Sunday, March 9, 2014
By ALFRED LUBRANO The Philadelphia Inquirer
PHILADELPHIA — Imelda Rodriguez waits “as long as my kids can handle it” before changing the diapers of her youngest children, ages 3 years and 2 months.
For low-income parents like Rodriguez, a 34-year-old married homemaker in Warminster, Pa., it’s sometimes easier to get food than diapers, which can cost as much as $100 a month for one child.
And lack of diapers can have far-reaching implications beyond the rashes and urinary tract infections suffered by children not changed often enough.
Parents living in poverty may reuse wet and soiled disposable diapers, causing uncomfortable children to fuss and cry. That, in turn, can incite child abuse, said Joanne Goldblum, executive director of the National Diaper Bank Network, which supplies diapers to community organizations.
Also, most child care facilities won’t allow parents to drop off children without an accompanying supply of disposable diapers. That can preclude mothers from working or going to school, compelling families to remain mired in poverty, said Michal Smith, executive director of Cradles to Crayons in Conshohocken, which provides essential items to children in need.
Recent research shows that a lack of diapers causes mothers to become depressed.
“We don’t talk about diapers enough in this country,” said Megan Smith, a psychiatric epidemiologist at the Yale School of Medicine and co-author, with Goldblum, of the only peer-reviewed study on so-called diaper need. “But diapers are crucial to getting poor families to work.”
Smith, whose study appeared in the medical journal Pediatrics in July, added that Sept. 8-14 was National Diaper Need Awareness Week, a time to contemplate the problem of inadequate supplies for the poor.
In the Philadelphia area, the need is palpable, according to Pat Kennedy, president and founder of the Greater Philadelphia Diaper Bank, headquartered in Richboro. It’s one of 150 in the United States.
“We distribute 10,000 to 20,000 diapers a month, but it’s not enough,” Kennedy said. “We have a waiting list of agencies that we give diapers to.”
Diaper banks typically get diapers by holding drives, buying diapers with donated money or receiving diapers from manufacturers and retailers.
Diapers are expensive.
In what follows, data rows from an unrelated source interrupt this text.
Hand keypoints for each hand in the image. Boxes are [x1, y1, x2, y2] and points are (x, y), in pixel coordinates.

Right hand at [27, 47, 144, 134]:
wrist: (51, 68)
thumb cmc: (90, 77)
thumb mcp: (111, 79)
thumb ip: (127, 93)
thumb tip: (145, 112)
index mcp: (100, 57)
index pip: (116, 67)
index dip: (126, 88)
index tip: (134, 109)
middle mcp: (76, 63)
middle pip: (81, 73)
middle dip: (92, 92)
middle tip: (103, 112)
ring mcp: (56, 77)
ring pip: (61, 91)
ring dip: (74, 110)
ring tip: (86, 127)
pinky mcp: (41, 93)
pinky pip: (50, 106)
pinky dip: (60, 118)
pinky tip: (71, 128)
An infant may need up to 12 diapers a day, or 84 a week, said Alison Weir, director of programs at the National Diaper Bank Network. Store brands go for around $9 for a box of 50, while name-brand diapers can cost around $12.50 for a box of 40, meaning charges can run from $56 to more than $100 a month, Weir concluded.
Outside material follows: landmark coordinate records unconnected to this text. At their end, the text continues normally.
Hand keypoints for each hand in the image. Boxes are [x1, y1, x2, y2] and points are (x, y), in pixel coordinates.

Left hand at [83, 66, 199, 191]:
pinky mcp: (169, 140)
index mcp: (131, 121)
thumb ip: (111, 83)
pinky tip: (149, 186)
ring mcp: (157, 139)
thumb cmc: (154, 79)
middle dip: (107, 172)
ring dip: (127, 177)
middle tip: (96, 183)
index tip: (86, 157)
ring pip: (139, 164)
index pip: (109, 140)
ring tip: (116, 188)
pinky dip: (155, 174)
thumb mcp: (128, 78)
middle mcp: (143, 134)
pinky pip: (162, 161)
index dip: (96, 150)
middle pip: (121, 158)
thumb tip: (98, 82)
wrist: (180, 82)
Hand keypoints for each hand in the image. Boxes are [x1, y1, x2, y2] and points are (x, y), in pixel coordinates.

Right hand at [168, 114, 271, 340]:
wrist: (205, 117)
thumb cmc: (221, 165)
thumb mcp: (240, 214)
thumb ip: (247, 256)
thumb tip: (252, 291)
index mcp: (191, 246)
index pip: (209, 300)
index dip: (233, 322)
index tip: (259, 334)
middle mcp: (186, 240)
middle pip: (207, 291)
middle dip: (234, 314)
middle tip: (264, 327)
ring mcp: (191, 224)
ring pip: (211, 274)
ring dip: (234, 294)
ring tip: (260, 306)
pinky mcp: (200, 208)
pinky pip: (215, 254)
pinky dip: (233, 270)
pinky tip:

Some say low-income people should try cloth diapers, used in 5 percent to 10 percent of U.S. homes, according to Goldblum.
But such diapers must be cleaned, and many poor people don’t have washing machines. Public laundries frequently prohibit customers from cleaning diapers, experts say.
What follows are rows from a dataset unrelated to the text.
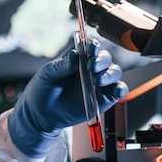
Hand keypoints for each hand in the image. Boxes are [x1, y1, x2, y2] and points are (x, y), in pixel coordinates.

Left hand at [8, 40, 128, 157]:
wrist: (41, 115)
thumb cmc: (42, 91)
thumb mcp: (48, 75)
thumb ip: (62, 65)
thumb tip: (75, 55)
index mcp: (77, 59)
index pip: (91, 47)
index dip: (94, 46)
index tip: (91, 49)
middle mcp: (90, 69)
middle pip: (105, 59)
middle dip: (102, 60)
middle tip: (92, 67)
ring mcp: (98, 84)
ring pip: (114, 73)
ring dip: (110, 74)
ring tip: (98, 81)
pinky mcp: (103, 99)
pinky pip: (117, 91)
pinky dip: (121, 89)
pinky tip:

Well-off people in middle-class neighborhoods might consider diaper services for $80 to $120 a child, but they’re not really an option for mothers in impoverished areas, Weir said.
Often, corner stores in poor neighborhoods will break open boxes and sell diapers to parents for $1 each, Kennedy said.
One local antipoverty advocate who surreptitiously distributes diapers in her office and asked not to be identified said that she knows women who steal diapers, or trade food stamp benefits for them. Many other families “simply shove T-shirts into their children’s pants” and hope for the best, she said.
Mothers in Camden, N.J., will use wrong-size diapers and make them work, said Andrea Brooks, who runs a food pantry there. Often, pantries distribute diapers when they can get them.
“Once in a while we get a truckload and, man, they’re given out in just hours,” said Bill Clark, executive director of Philabundance, which supplies food to hundreds of pantries in the area.
Ebony Dunaway, 21, of Chester, Pa., the single mother of an 11-month-old girl and a student studying to be a medical assistant at Prism Career Institute in Upper Darby, has a diaper crisis of her own.
“I see the diaper supply getting low and get depressed,” she said.
Dunaway gets some diapers from the Maternity Care Coalition in Upper Darby, which partners with the Philadelphia Diaper Bank.
“I should have more help from the dad,” but he’s incarcerated, she added.
Like Dunaway, 30 percent of mothers report running short of diapers, according to the Pediatrics study. And 8 percent say they “stretch” disposable diapers — clean them out and re-use them. Stretching is linked to rashes and infections.
Mothers who report running short of diapers are stressed, Smith said: “Not being able to soothe a baby and provide a clean diaper — what does that do to a mom’s self-esteem?”
The best solution is getting more diapers to more parents, Goldblum said.
“If we can provide them,” she said, “children will have a better chance in all areas of life.”
A child left too long in a diaper can develop rashes and infections, leading to fussing and crying, which can in turn lead to child abuse, experts warn.